Data extract —
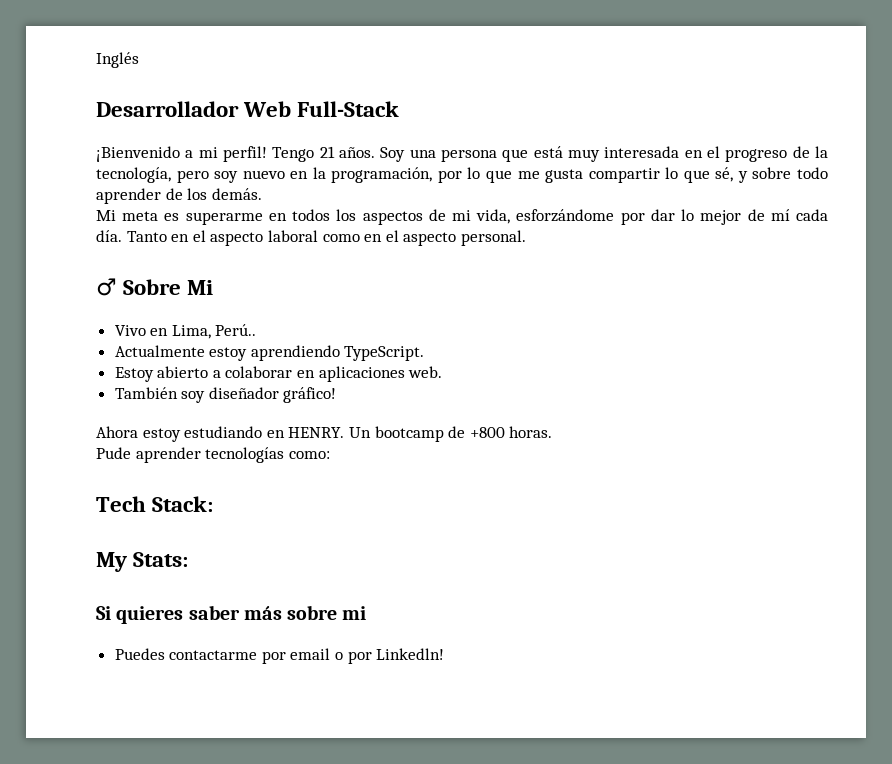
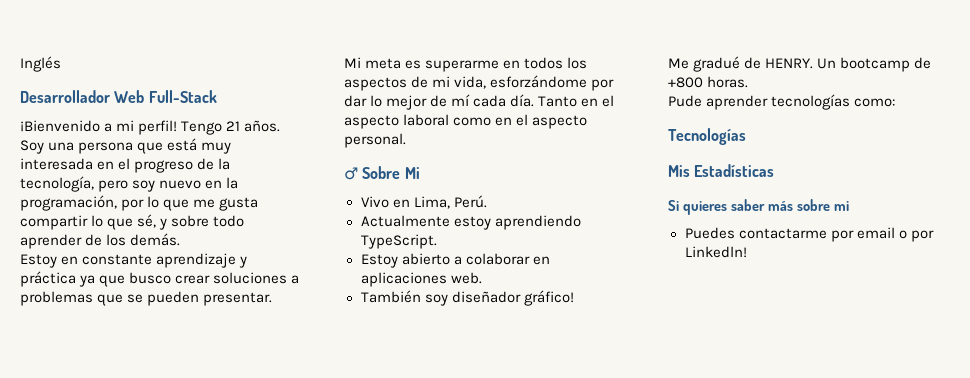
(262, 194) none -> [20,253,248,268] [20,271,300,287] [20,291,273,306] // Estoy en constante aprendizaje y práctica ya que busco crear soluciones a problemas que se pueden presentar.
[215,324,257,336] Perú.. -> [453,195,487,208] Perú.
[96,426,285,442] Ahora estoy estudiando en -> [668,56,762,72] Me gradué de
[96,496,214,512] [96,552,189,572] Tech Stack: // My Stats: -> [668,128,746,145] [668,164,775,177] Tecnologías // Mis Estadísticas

---

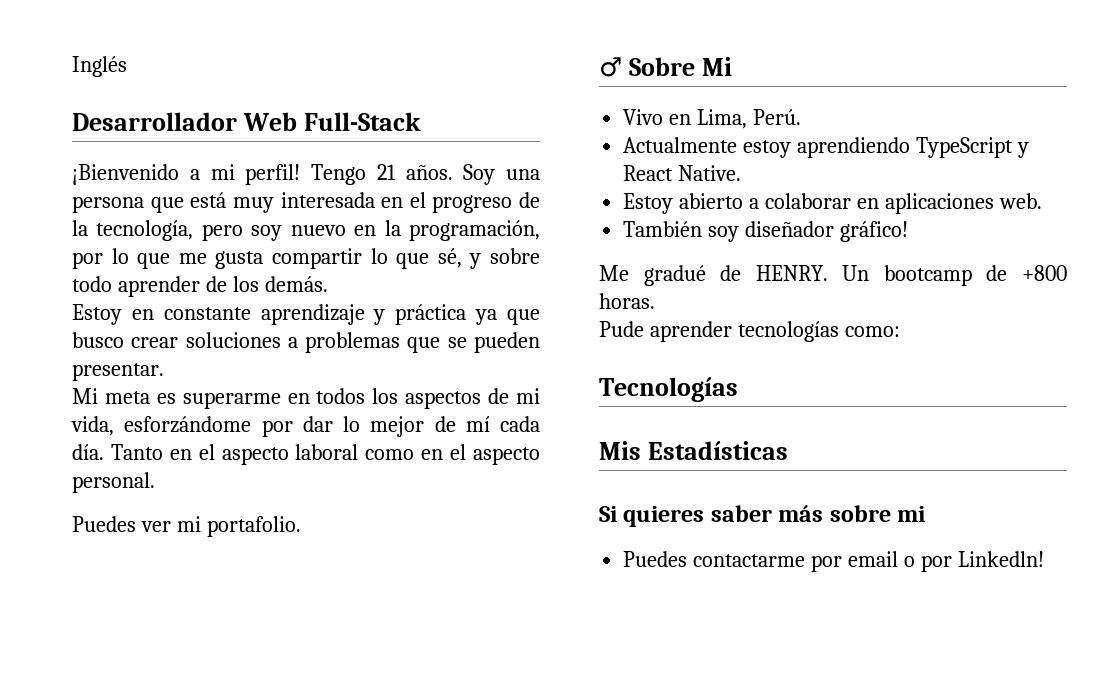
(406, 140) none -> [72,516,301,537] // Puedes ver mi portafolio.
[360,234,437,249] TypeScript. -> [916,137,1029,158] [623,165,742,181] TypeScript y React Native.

...

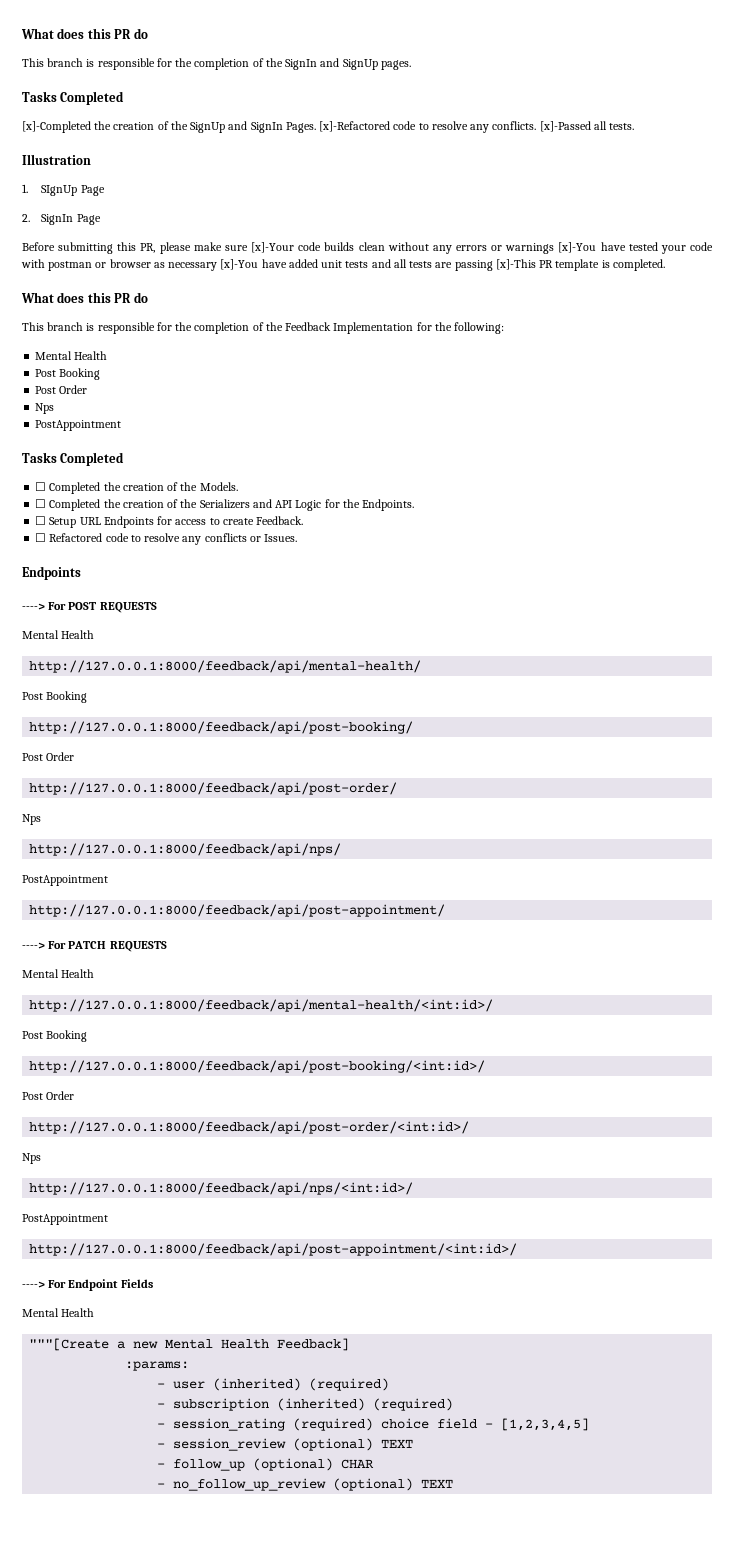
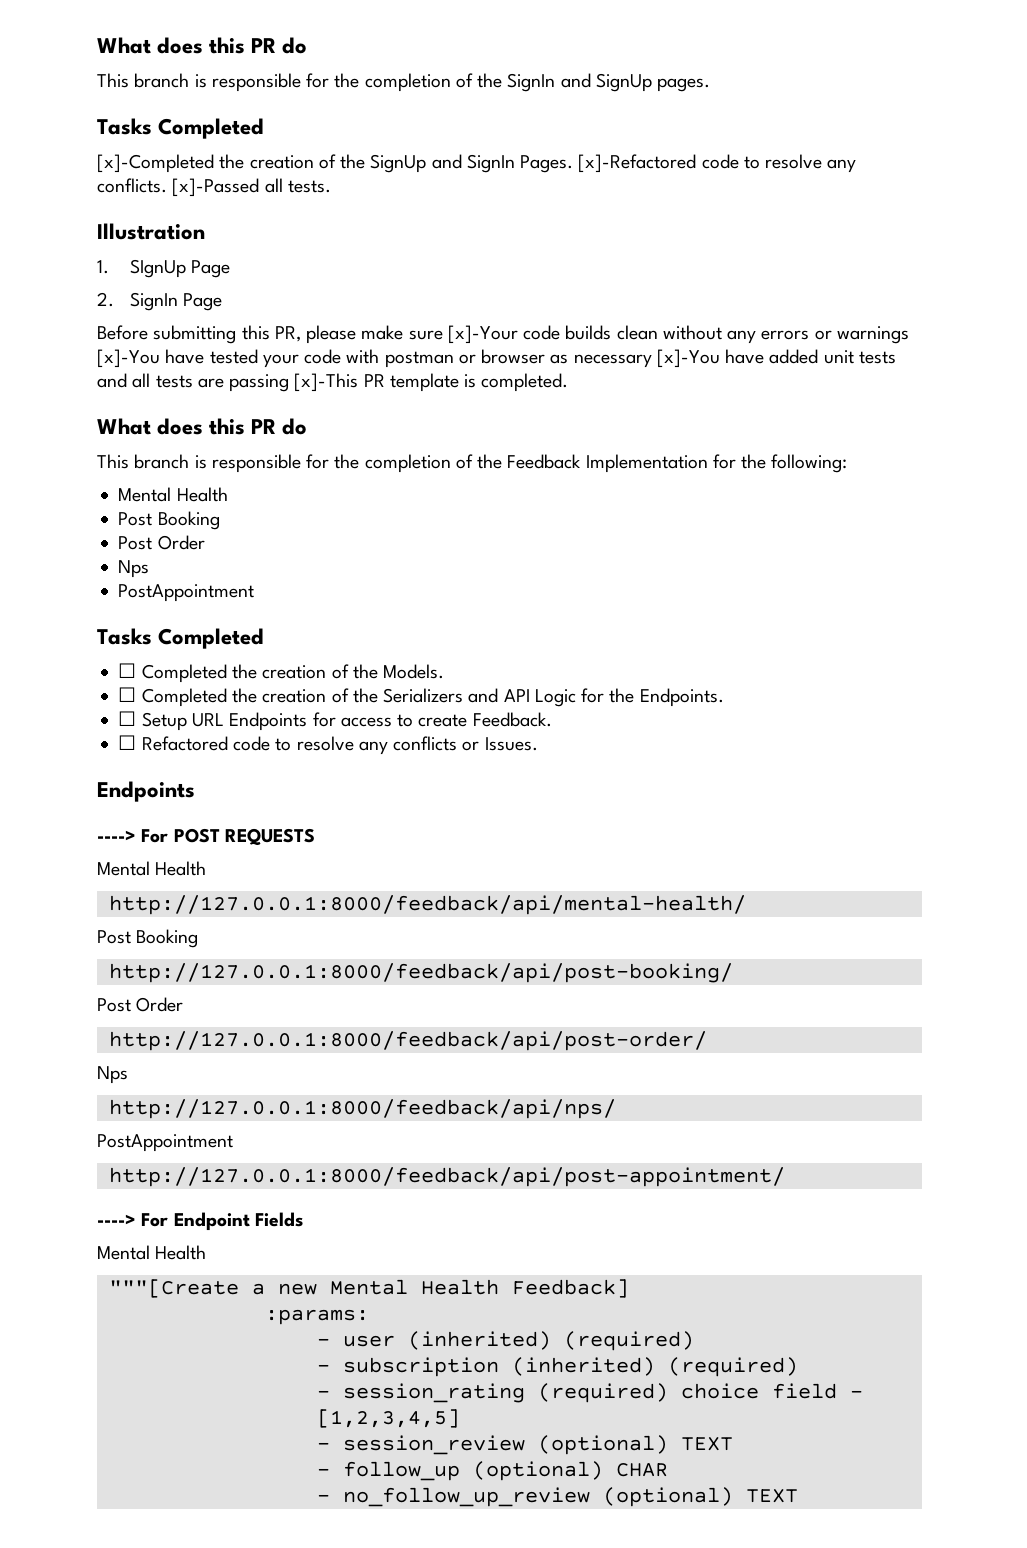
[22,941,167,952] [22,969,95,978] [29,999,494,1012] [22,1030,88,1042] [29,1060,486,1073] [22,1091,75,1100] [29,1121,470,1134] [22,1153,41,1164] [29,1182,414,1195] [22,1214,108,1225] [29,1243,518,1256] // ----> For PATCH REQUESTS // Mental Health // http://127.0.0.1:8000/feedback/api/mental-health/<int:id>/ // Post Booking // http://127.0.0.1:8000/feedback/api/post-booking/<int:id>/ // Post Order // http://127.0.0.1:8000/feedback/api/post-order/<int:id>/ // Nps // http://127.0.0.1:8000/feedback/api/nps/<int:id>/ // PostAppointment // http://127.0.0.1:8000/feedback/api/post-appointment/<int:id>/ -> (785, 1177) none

Aim of the exercise —
Please make an exact copy of the lines above from the line with "(262, 194) none" through the line with "[96,496,214,512] [96,552,189,572] Tech", both ends included.

Answer to this exercise —
(262, 194) none -> [20,253,248,268] [20,271,300,287] [20,291,273,306] // Estoy en constante aprendizaje y práctica ya que busco crear soluciones a problemas que se pueden presentar.
[215,324,257,336] Perú.. -> [453,195,487,208] Perú.
[96,426,285,442] Ahora estoy estudiando en -> [668,56,762,72] Me gradué de
[96,496,214,512] [96,552,189,572] Tech Stack: // My Stats: -> [668,128,746,145] [668,164,775,177] Tecnologías // Mis Estadísticas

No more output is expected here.